Extracted entries: Begin
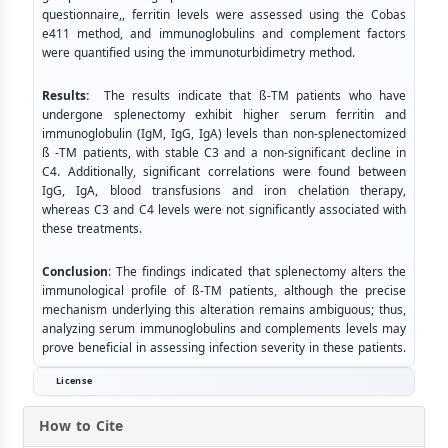
questionnaire,, ferritin levels were assessed using the Cobas
e411 method, and immunoglobulins and complement factors
were quantified using the immunoturbidimetry method.
Results:
The results indicate that ß-TM patients who have
undergone splenectomy exhibit higher serum ferritin and
immunoglobulin (IgM, IgG, IgA) levels than non-splenectomized
ß -TM patients, with stable C3 and a non-significant decline in
C4. Additionally, significant correlations were found between
IgG, IgA, blood transfusions and iron chelation therapy,
whereas C3 and C4 levels were not significantly associated with
these treatments.
Conclusion
: The findings indicated that splenectomy alters the
immunological profile of ß-TM patients, although the precise
mechanism underlying this alteration remains ambiguous; thus,
analyzing serum immunoglobulins and complements levels may
prove beneficial in assessing infection severity in these patients.
License
How to Cite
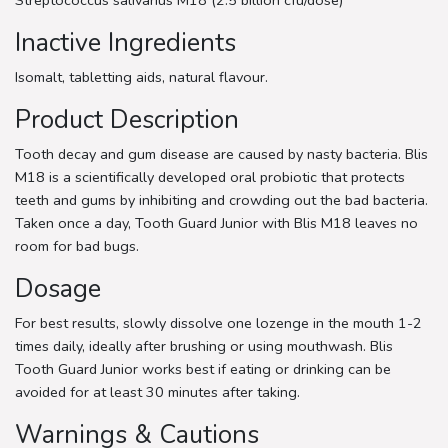
Inactive Ingredients
Isomalt, tabletting aids, natural flavour.
Product Description
Tooth decay and gum disease are caused by nasty bacteria. Blis
M18 is a scientifically developed oral probiotic that protects
teeth and gums by inhibiting and crowding out the bad bacteria.
Taken once a day, Tooth Guard Junior with Blis M18 leaves no
room for bad bugs.
Dosage
For best results, slowly dissolve one lozenge in the mouth 1-2
times daily, ideally after brushing or using mouthwash. Blis
Tooth Guard Junior works best if eating or drinking can be
avoided for at least 30 minutes after taking.
Warnings & Cautions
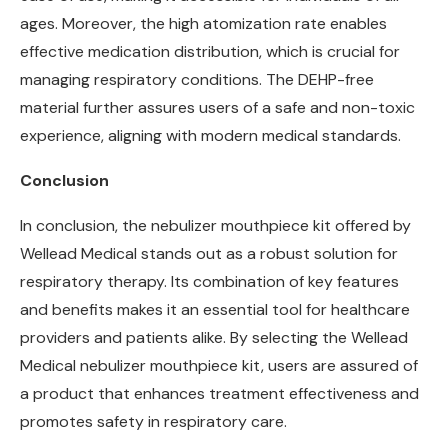
ages. Moreover, the high atomization rate enables
effective medication distribution, which is crucial for
managing respiratory conditions. The DEHP-free
material further assures users of a safe and non-toxic
experience, aligning with modern medical standards.
C
onclusion
In conclusion, the nebulizer mouthpiece kit offered by
Wellead Medical stands out as a robust solution for
respiratory therapy. Its combination of key features
and benefits makes it an essential tool for healthcare
providers and patients alike. By selecting the Wellead
Medical nebulizer mouthpiece kit, users are assured of
a product that enhances treatment effectiveness and
promotes safety in respiratory care.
Extracted entries: End
Task instructions: In the copy, no pictures should appear; the records themselves must be repeated exactly.

Written reply:
questionnaire,, ferritin levels were assessed using the Cobas
e411 method, and immunoglobulins and complement factors
were quantified using the immunoturbidimetry method.
Results:
The results indicate that ß-TM patients who have
undergone splenectomy exhibit higher serum ferritin and
immunoglobulin (IgM, IgG, IgA) levels than non-splenectomized
ß -TM patients, with stable C3 and a non-significant decline in
C4. Additionally, significant correlations were found between
IgG, IgA, blood transfusions and iron chelation therapy,
whereas C3 and C4 levels were not significantly associated with
these treatments.
Conclusion
: The findings indicated that splenectomy alters the
immunological profile of ß-TM patients, although the precise
mechanism underlying this alteration remains ambiguous; thus,
analyzing serum immunoglobulins and complements levels may
prove beneficial in assessing infection severity in these patients.
License
How to Cite
Inactive Ingredients
Isomalt, tabletting aids, natural flavour.
Product Description
Tooth decay and gum disease are caused by nasty bacteria. Blis
M18 is a scientifically developed oral probiotic that protects
teeth and gums by inhibiting and crowding out the bad bacteria.
Taken once a day, Tooth Guard Junior with Blis M18 leaves no
room for bad bugs.
Dosage
For best results, slowly dissolve one lozenge in the mouth 1-2
times daily, ideally after brushing or using mouthwash. Blis
Tooth Guard Junior works best if eating or drinking can be
avoided for at least 30 minutes after taking.
Warnings & Cautions
ages. Moreover, the high atomization rate enables
effective medication distribution, which is crucial for
managing respiratory conditions. The DEHP-free
material further assures users of a safe and non-toxic
experience, aligning with modern medical standards.
C
onclusion
In conclusion, the nebulizer mouthpiece kit offered by
Wellead Medical stands out as a robust solution for
respiratory therapy. Its combination of key features
and benefits makes it an essential tool for healthcare
providers and patients alike. By selecting the Wellead
Medical nebulizer mouthpiece kit, users are assured of
a product that enhances treatment effectiveness and
promotes safety in respiratory care.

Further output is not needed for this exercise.